■ PROVIDED RECORDS ■
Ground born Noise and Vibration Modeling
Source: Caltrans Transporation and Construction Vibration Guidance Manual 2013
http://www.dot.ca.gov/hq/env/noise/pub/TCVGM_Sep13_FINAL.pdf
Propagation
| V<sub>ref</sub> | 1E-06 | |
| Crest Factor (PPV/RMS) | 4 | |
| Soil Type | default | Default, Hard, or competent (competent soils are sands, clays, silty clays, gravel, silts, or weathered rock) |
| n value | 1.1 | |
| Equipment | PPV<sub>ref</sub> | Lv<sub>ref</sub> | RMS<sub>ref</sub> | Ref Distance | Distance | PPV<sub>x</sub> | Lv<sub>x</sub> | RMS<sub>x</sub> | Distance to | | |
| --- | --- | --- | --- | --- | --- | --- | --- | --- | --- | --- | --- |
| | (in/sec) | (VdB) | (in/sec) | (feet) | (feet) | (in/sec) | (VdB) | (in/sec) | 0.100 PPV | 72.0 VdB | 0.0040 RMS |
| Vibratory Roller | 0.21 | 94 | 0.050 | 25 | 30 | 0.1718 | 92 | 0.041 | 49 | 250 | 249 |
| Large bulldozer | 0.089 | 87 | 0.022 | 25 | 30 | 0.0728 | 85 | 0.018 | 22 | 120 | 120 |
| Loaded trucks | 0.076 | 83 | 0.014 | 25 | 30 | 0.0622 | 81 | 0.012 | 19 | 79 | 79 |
--
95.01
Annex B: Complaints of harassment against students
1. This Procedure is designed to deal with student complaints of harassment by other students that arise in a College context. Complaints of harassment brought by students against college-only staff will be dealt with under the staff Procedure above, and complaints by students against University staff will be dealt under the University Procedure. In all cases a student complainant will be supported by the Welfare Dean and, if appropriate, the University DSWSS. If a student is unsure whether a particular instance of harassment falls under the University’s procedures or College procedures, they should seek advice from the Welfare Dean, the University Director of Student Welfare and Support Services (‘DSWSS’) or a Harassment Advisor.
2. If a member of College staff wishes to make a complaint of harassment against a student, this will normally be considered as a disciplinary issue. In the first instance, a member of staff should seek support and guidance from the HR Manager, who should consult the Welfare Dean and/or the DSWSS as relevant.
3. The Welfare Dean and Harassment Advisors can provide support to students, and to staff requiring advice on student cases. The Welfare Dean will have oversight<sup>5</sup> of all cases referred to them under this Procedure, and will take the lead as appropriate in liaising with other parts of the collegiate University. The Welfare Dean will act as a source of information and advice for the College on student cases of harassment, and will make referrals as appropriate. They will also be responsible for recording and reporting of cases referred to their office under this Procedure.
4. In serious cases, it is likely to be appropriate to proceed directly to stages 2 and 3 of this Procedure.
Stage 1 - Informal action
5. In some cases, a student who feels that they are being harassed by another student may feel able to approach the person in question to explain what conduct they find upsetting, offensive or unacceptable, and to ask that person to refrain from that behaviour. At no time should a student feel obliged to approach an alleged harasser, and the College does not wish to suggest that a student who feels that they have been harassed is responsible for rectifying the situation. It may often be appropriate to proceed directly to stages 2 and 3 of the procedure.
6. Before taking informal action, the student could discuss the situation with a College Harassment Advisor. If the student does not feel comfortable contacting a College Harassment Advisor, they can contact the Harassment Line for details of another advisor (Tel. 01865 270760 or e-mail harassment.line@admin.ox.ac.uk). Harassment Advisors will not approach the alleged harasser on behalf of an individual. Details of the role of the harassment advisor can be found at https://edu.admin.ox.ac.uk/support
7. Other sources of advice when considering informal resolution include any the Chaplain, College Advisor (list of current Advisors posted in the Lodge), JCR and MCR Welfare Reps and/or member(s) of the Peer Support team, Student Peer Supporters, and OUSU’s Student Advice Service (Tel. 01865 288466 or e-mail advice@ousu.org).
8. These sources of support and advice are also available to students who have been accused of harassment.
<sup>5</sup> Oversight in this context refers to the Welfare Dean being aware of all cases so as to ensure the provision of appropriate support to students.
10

■ ACTIVITY ■
Go through the entries above, and wherever a line holds the word "approach", copy that line.

■ WRITTEN SOLUTION ■
5. In some cases, a student who feels that they are being harassed by another student may feel able to approach the person in question to explain what conduct they find upsetting, offensive or unacceptable, and to ask that person to refrain from that behaviour. At no time should a student feel obliged to approach an alleged harasser, and the College does not wish to suggest that a student who feels that they have been harassed is responsible for rectifying the situation. It may often be appropriate to proceed directly to stages 2 and 3 of the procedure.
6. Before taking informal action, the student could discuss the situation with a College Harassment Advisor. If the student does not feel comfortable contacting a College Harassment Advisor, they can contact the Harassment Line for details of another advisor (Tel. 01865 270760 or e-mail harassment.line@admin.ox.ac.uk). Harassment Advisors will not approach the alleged harasser on behalf of an individual. Details of the role of the harassment advisor can be found at https://edu.admin.ox.ac.uk/support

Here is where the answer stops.